◆ **Goal**
Retype every one of the following rows line by line, reproducing each character without alteration.

◆ **Records to use**
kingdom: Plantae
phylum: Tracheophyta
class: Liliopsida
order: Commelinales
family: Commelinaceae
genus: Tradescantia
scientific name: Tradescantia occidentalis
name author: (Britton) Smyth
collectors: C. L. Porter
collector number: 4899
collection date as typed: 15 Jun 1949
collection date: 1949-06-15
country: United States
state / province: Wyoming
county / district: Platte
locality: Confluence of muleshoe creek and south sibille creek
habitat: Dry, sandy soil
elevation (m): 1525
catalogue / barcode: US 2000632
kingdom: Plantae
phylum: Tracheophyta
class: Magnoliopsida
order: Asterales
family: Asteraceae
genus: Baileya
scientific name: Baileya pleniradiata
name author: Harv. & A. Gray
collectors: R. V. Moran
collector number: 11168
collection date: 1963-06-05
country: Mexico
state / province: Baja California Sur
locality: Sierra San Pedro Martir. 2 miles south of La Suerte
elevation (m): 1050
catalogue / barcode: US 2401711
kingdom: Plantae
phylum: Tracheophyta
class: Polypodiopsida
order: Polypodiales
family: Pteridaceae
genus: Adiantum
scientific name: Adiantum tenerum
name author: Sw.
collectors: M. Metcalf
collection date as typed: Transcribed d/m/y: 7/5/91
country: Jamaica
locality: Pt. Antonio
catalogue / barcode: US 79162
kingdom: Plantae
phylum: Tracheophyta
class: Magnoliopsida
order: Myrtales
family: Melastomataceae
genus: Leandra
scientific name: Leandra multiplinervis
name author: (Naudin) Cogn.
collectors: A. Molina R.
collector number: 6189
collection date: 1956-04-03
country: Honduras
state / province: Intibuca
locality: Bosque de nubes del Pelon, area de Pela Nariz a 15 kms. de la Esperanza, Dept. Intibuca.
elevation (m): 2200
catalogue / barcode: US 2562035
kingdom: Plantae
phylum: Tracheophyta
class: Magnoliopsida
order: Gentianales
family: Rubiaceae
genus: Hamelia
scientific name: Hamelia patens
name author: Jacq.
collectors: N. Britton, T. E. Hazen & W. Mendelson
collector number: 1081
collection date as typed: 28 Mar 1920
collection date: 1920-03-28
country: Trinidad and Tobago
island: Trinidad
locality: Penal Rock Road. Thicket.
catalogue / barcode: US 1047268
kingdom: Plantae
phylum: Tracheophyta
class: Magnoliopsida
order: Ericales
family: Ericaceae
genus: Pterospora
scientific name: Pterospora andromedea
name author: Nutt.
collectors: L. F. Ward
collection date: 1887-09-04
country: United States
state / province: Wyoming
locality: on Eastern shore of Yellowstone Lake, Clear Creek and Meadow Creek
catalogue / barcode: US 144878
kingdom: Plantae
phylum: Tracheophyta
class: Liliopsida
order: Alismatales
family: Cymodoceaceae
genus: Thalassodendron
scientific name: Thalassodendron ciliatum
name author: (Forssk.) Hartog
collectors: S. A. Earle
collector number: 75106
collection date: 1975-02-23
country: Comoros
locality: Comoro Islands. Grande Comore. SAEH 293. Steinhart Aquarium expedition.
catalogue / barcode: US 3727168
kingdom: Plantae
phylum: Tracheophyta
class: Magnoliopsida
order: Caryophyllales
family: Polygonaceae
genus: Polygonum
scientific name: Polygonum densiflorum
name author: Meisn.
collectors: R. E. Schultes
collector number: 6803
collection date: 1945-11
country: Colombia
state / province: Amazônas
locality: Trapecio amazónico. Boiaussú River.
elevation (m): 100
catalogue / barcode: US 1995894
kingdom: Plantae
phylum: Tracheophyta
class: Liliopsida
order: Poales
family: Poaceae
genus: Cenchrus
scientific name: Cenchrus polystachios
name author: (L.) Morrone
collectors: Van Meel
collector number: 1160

◆ **Task solution**
kingdom: Plantae
phylum: Tracheophyta
class: Liliopsida
order: Commelinales
family: Commelinaceae
genus: Tradescantia
scientific name: Tradescantia occidentalis
name author: (Britton) Smyth
collectors: C. L. Porter
collector number: 4899
collection date as typed: 15 Jun 1949
collection date: 1949-06-15
country: United States
state / province: Wyoming
county / district: Platte
locality: Confluence of muleshoe creek and south sibille creek
habitat: Dry, sandy soil
elevation (m): 1525
catalogue / barcode: US 2000632
kingdom: Plantae
phylum: Tracheophyta
class: Magnoliopsida
order: Asterales
family: Asteraceae
genus: Baileya
scientific name: Baileya pleniradiata
name author: Harv. & A. Gray
collectors: R. V. Moran
collector number: 11168
collection date: 1963-06-05
country: Mexico
state / province: Baja California Sur
locality: Sierra San Pedro Martir. 2 miles south of La Suerte
elevation (m): 1050
catalogue / barcode: US 2401711
kingdom: Plantae
phylum: Tracheophyta
class: Polypodiopsida
order: Polypodiales
family: Pteridaceae
genus: Adiantum
scientific name: Adiantum tenerum
name author: Sw.
collectors: M. Metcalf
collection date as typed: Transcribed d/m/y: 7/5/91
country: Jamaica
locality: Pt. Antonio
catalogue / barcode: US 79162
kingdom: Plantae
phylum: Tracheophyta
class: Magnoliopsida
order: Myrtales
family: Melastomataceae
genus: Leandra
scientific name: Leandra multiplinervis
name author: (Naudin) Cogn.
collectors: A. Molina R.
collector number: 6189
collection date: 1956-04-03
country: Honduras
state / province: Intibuca
locality: Bosque de nubes del Pelon, area de Pela Nariz a 15 kms. de la Esperanza, Dept. Intibuca.
elevation (m): 2200
catalogue / barcode: US 2562035
kingdom: Plantae
phylum: Tracheophyta
class: Magnoliopsida
order: Gentianales
family: Rubiaceae
genus: Hamelia
scientific name: Hamelia patens
name author: Jacq.
collectors: N. Britton, T. E. Hazen & W. Mendelson
collector number: 1081
collection date as typed: 28 Mar 1920
collection date: 1920-03-28
country: Trinidad and Tobago
island: Trinidad
locality: Penal Rock Road. Thicket.
catalogue / barcode: US 1047268
kingdom: Plantae
phylum: Tracheophyta
class: Magnoliopsida
order: Ericales
family: Ericaceae
genus: Pterospora
scientific name: Pterospora andromedea
name author: Nutt.
collectors: L. F. Ward
collection date: 1887-09-04
country: United States
state / province: Wyoming
locality: on Eastern shore of Yellowstone Lake, Clear Creek and Meadow Creek
catalogue / barcode: US 144878
kingdom: Plantae
phylum: Tracheophyta
class: Liliopsida
order: Alismatales
family: Cymodoceaceae
genus: Thalassodendron
scientific name: Thalassodendron ciliatum
name author: (Forssk.) Hartog
collectors: S. A. Earle
collector number: 75106
collection date: 1975-02-23
country: Comoros
locality: Comoro Islands. Grande Comore. SAEH 293. Steinhart Aquarium expedition.
catalogue / barcode: US 3727168
kingdom: Plantae
phylum: Tracheophyta
class: Magnoliopsida
order: Caryophyllales
family: Polygonaceae
genus: Polygonum
scientific name: Polygonum densiflorum
name author: Meisn.
collectors: R. E. Schultes
collector number: 6803
collection date: 1945-11
country: Colombia
state / province: Amazônas
locality: Trapecio amazónico. Boiaussú River.
elevation (m): 100
catalogue / barcode: US 1995894
kingdom: Plantae
phylum: Tracheophyta
class: Liliopsida
order: Poales
family: Poaceae
genus: Cenchrus
scientific name: Cenchrus polystachios
name author: (L.) Morrone
collectors: Van Meel
collector number: 1160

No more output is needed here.